France : quatre personnes s’enfuient du centre de rétention de Paris-Vincennes

Quatre migrants se sont échappés, dans la nuit de samedi à dimanche, du centre de rétention administrative (CRA) de Vincennes, dans le 12e arrondissement de Paris. Trois ont été rattrapés à proximité du lieu et une personne est toujours recherchée.
Dans la nuit du samedi 9 au dimanche 10 mai, vers 2h du matin, huit personnes retenues dans le centre de rétention administrative (CRA) de Paris-Vincennes, dans le 12e arrondissement de Paris, ont tenté de prendre la fuite.
Seules quatre d’entre elles sont parvenues à s’échapper en sortant par les toits en tôle de la structure, actuellement en travaux, les autres ont été rattrapées par les forces de l’ordre. Parmi les quatre migrants ayant réussi à s’enfuir, trois ont été arrêtés dans leur course par les policiers à proximité du lieu.

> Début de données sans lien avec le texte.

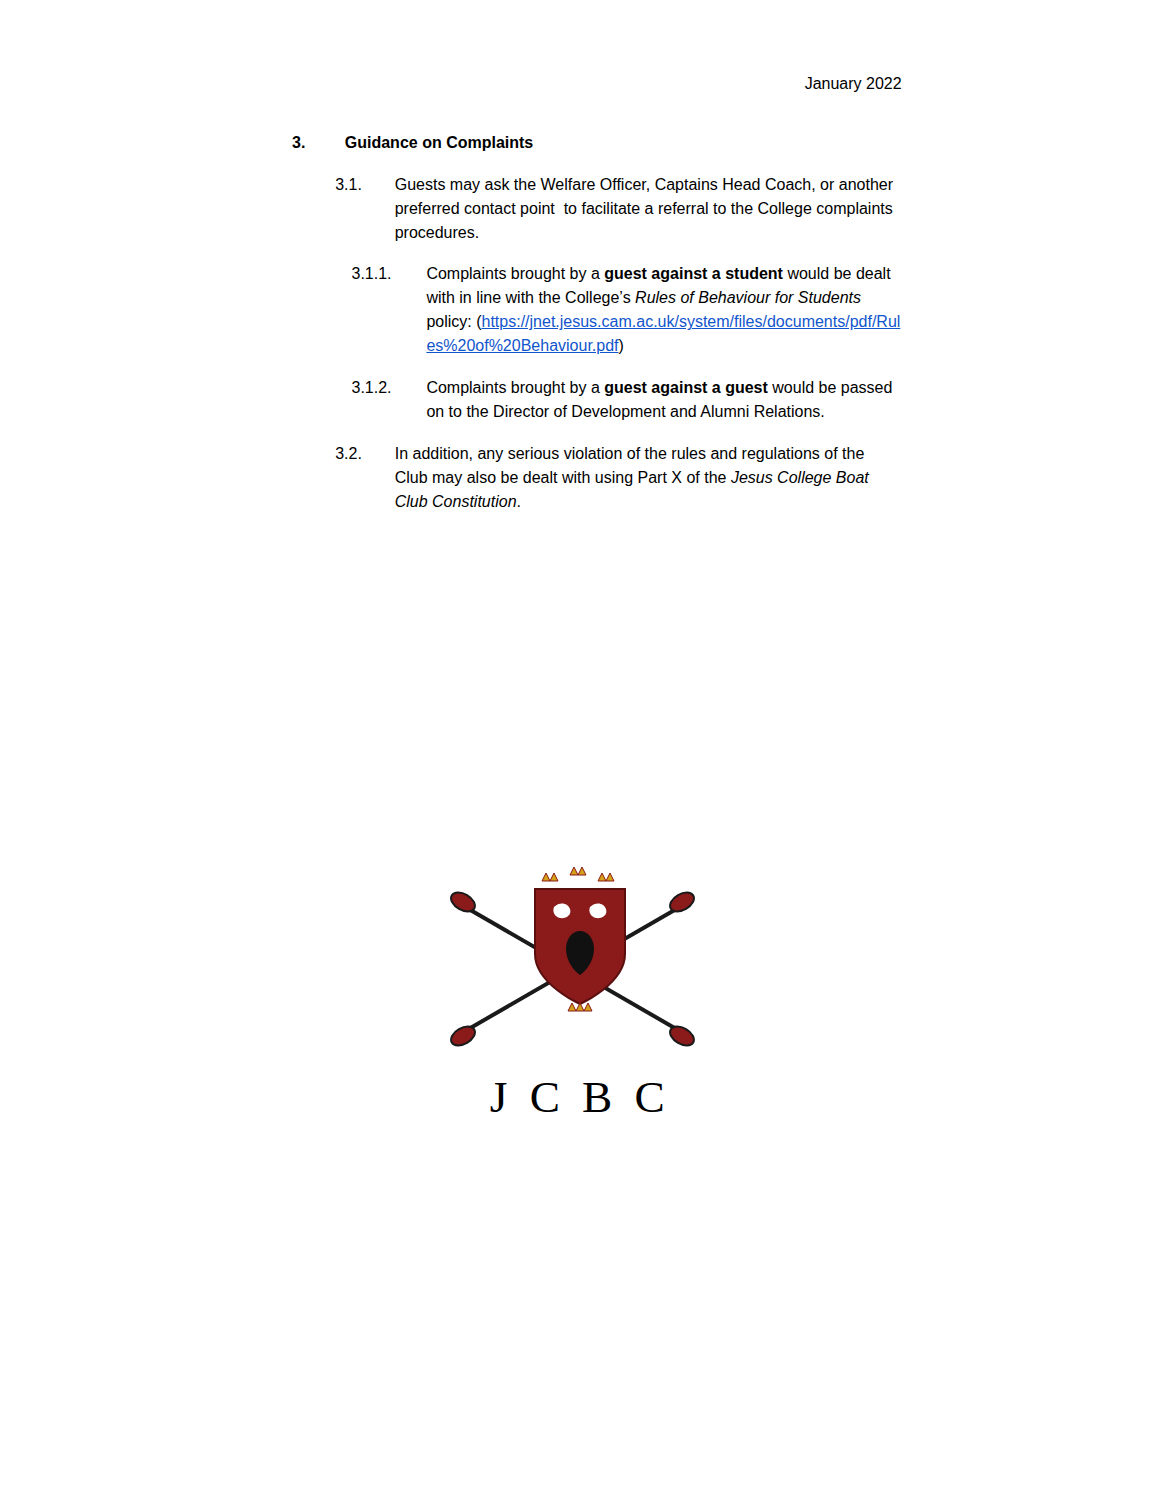January 2022
3. Guidance on Complaints
3.1. Guests may ask the Welfare Officer, Captains Head Coach, or another preferred contact point to facilitate a referral to the College complaints procedures.
3.1.1. Complaints brought by a guest against a student would be dealt with in line with the College’s Rules of Behaviour for Students policy: (https://jnet.jesus.cam.ac.uk/system/files/documents/pdf/Rules%20of%20Behaviour.pdf)
3.1.2. Complaints brought by a guest against a guest would be passed on to the Director of Development and Alumni Relations.
3.2. In addition, any serious violation of the rules and regulations of the Club may also be dealt with using Part X of the Jesus College Boat Club Constitution.
J C B C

Le parquet de Paris a annoncé l’ouverture d’une enquête en flagrance pour « soustraction (quatre personnes concernées) et tentative de soustraction (quatre personnes concernées) en réunion à une mesure administrative ».
D’autres évasions dans le passé
Ce n’est pas la première fois qu’une telle évasion a lieu au CRA de Vincennes. Le 27 avril dernier déjà, 10 personnes s’étaient évadées du même centre en passant par une trappe de désenfumage. Leur fuite avait été constatée par des caméras, et trois migrants avaient rapidement été rattrapés près du bâtiment.

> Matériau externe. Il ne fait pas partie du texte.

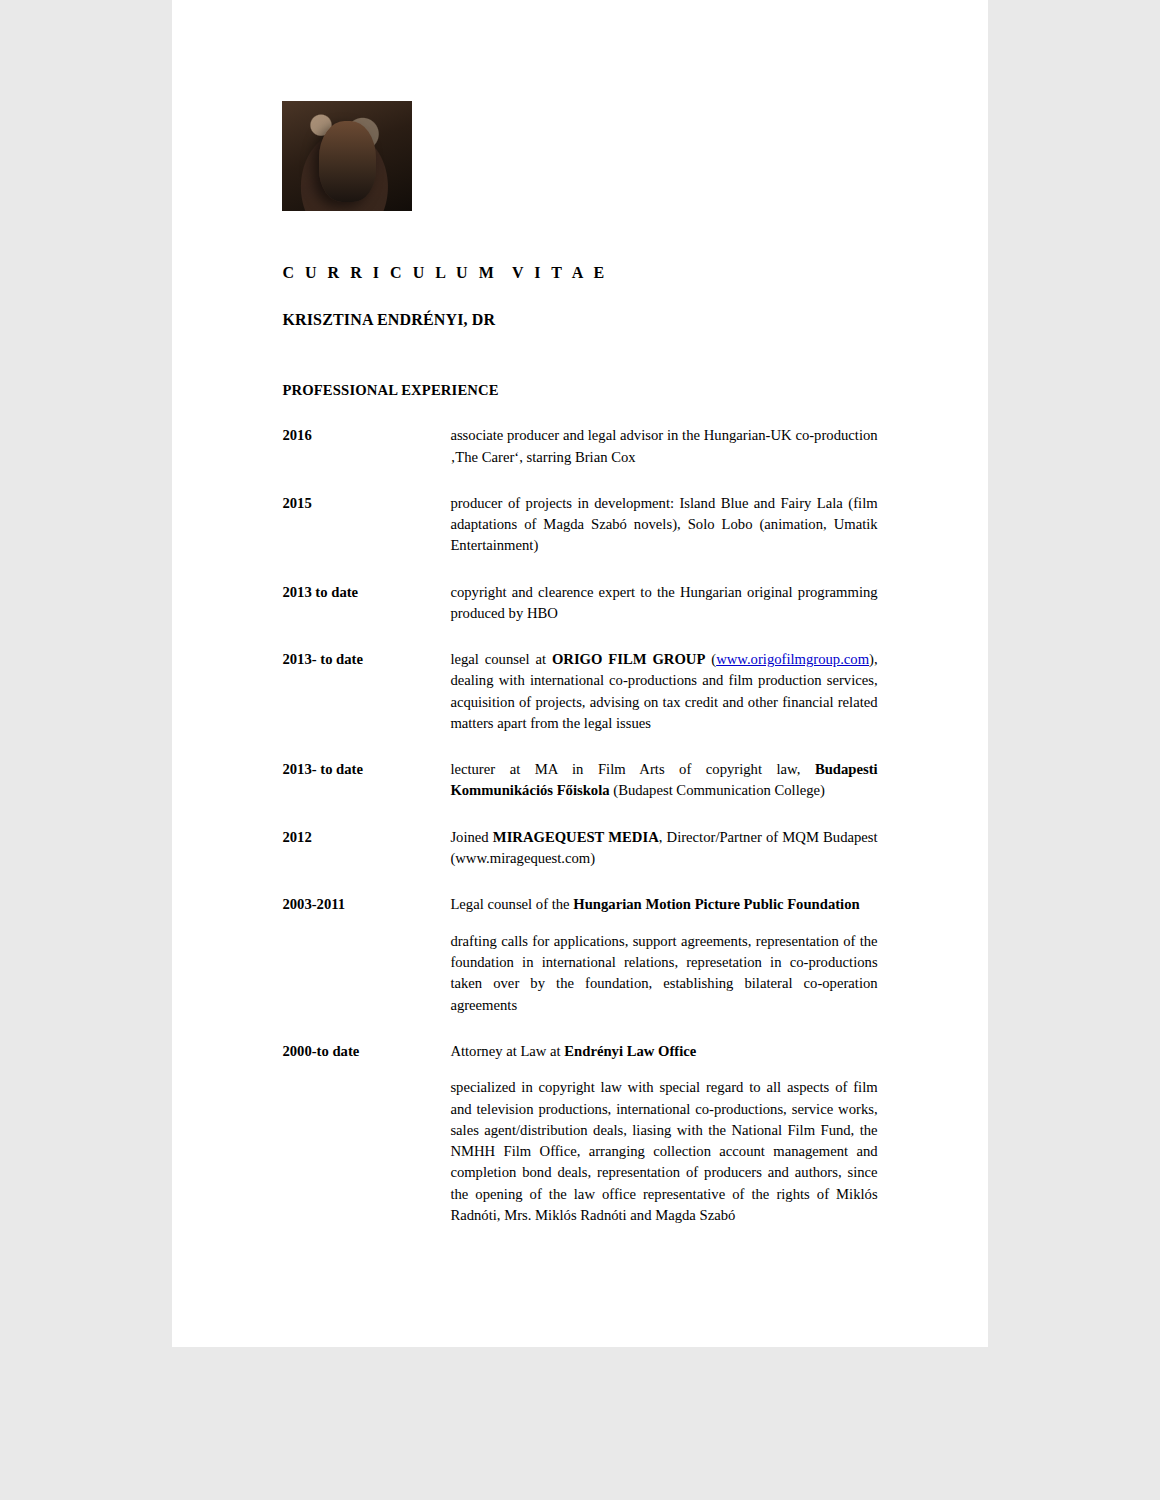C U R R I C U L U M V I T A E
KRISZTINA ENDRÉNYI, DR
PROFESSIONAL EXPERIENCE
| 2016 | associate producer and legal advisor in the Hungarian-UK co-production ‚The Carer‘, starring Brian Cox |
| 2015 | producer of projects in development: Island Blue and Fairy Lala (film adaptations of Magda Szabó novels), Solo Lobo (animation, Umatik Entertainment) |
| 2013 to date | copyright and clearence expert to the Hungarian original programming produced by HBO |
| 2013- to date | legal counsel at ORIGO FILM GROUP ( www.origofilmgroup.com ), dealing with international co-productions and film production services, acquisition of projects, advising on tax credit and other financial related matters apart from the legal issues |
| 2013- to date | lecturer at MA in Film Arts of copyright law, Budapesti Kommunikációs Főiskola (Budapest Communication College) |
| 2012 | Joined MIRAGEQUEST MEDIA , Director/Partner of MQM Budapest (www.miragequest.com) |
| 2003-2011 | Legal counsel of the Hungarian Motion Picture Public Foundation drafting calls for applications, support agreements, representation of the foundation in international relations, represetation in co-productions taken over by the foundation, establishing bilateral co-operation agreements |
| 2000-to date | Attorney at Law at Endrényi Law Office specialized in copyright law with special regard to all aspects of film and television productions, international co-productions, service works, sales agent/distribution deals, liasing with the National Film Fund, the NMHH Film Office, arranging collection account management and completion bond deals, representation of producers and authors, since the opening of the law office representative of the rights of Miklós Radnóti, Mrs. Miklós Radnóti and Magda Szabó |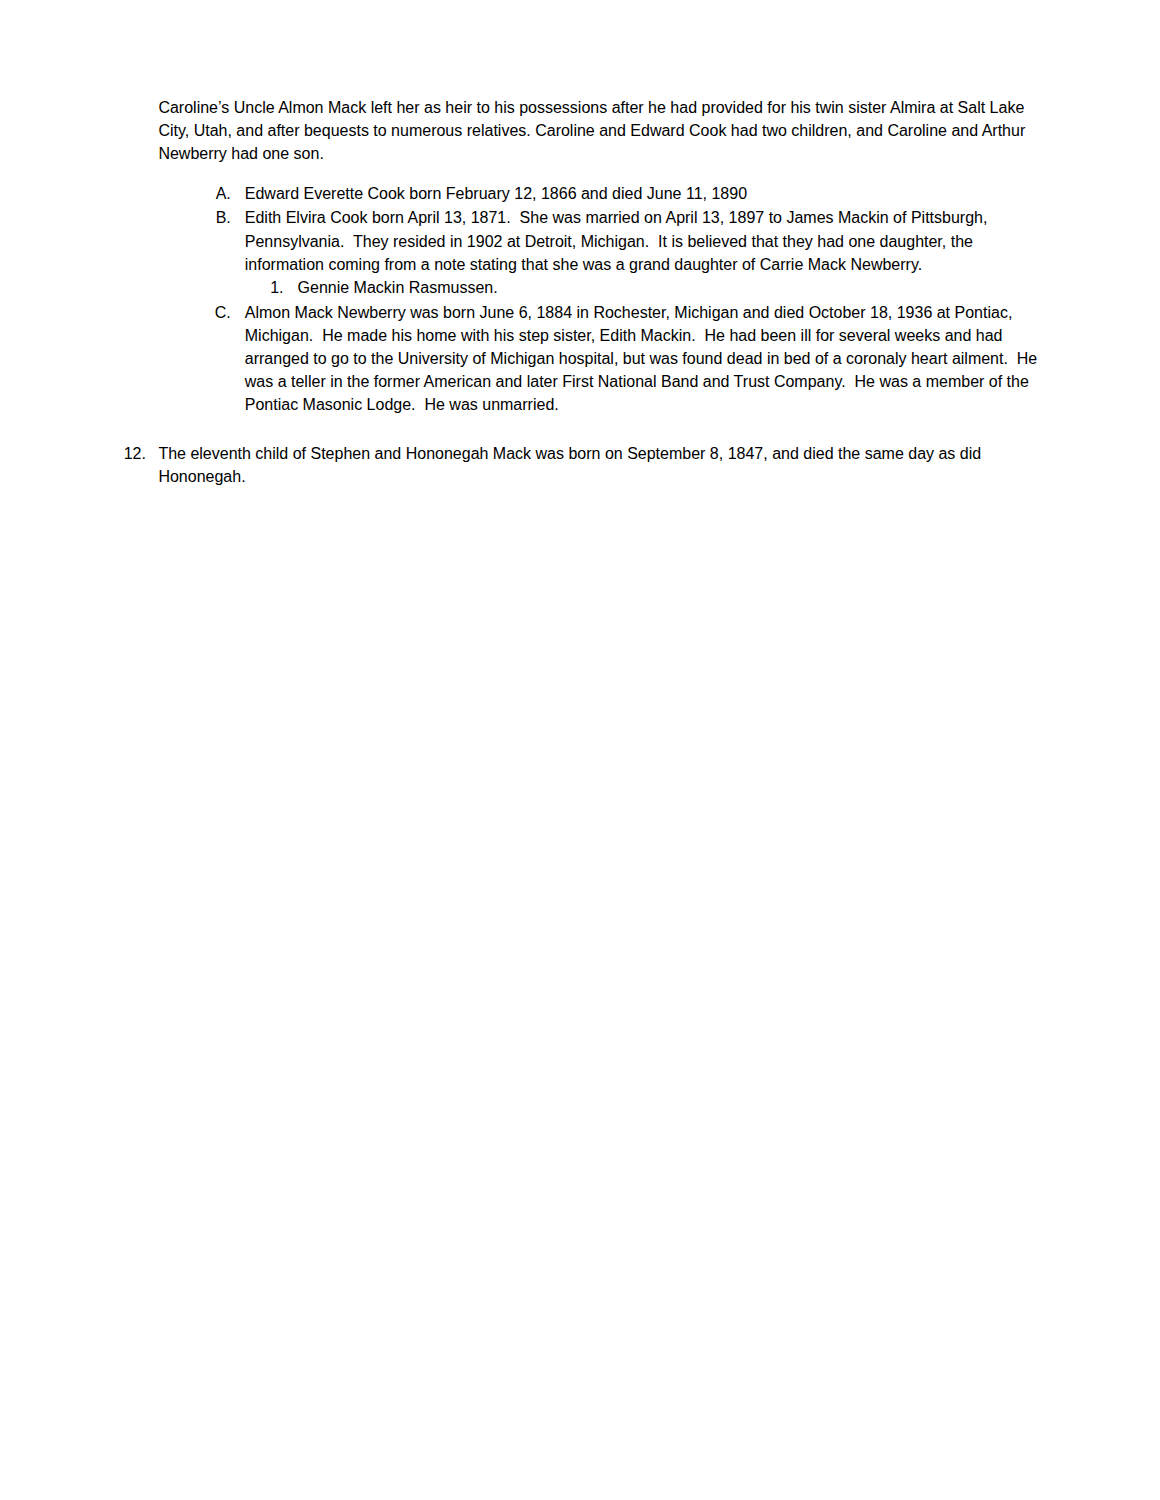Caroline’s Uncle Almon Mack left her as heir to his possessions after he had provided for his twin sister Almira at Salt Lake City, Utah, and after bequests to numerous relatives. Caroline and Edward Cook had two children, and Caroline and Arthur Newberry had one son.
Edward Everette Cook born February 12, 1866 and died June 11, 1890
Edith Elvira Cook born April 13, 1871. She was married on April 13, 1897 to James Mackin of Pittsburgh, Pennsylvania. They resided in 1902 at Detroit, Michigan. It is believed that they had one daughter, the information coming from a note stating that she was a grand daughter of Carrie Mack Newberry.
Gennie Mackin Rasmussen.
Almon Mack Newberry was born June 6, 1884 in Rochester, Michigan and died October 18, 1936 at Pontiac, Michigan. He made his home with his step sister, Edith Mackin. He had been ill for several weeks and had arranged to go to the University of Michigan hospital, but was found dead in bed of a coronaly heart ailment. He was a teller in the former American and later First National Band and Trust Company. He was a member of the Pontiac Masonic Lodge. He was unmarried.
12. The eleventh child of Stephen and Hononegah Mack was born on September 8, 1847, and died the same day as did Hononegah.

En juin 2024 aussi, 14 exilés s’étaient enfuis du CRA de Vincennes en passant par le toit grillagé. Seule une personne de ce groupe avait été retrouvée.
Et, quelques mois plus tôt, en décembre 2023, 11 personnes s’étaient échappées de ce même centre de rétention. Les retenus avaient « forcé une fenêtre » puis « découpé » un trou dans un premier grillage entourant les lieux, d’après la préfecture de police. Puis, ils avaient sauté d’une hauteur de plusieurs mètres avant d' »escalader le dernier mur d’enceinte » en disposant « des couvertures sur les barbelés ».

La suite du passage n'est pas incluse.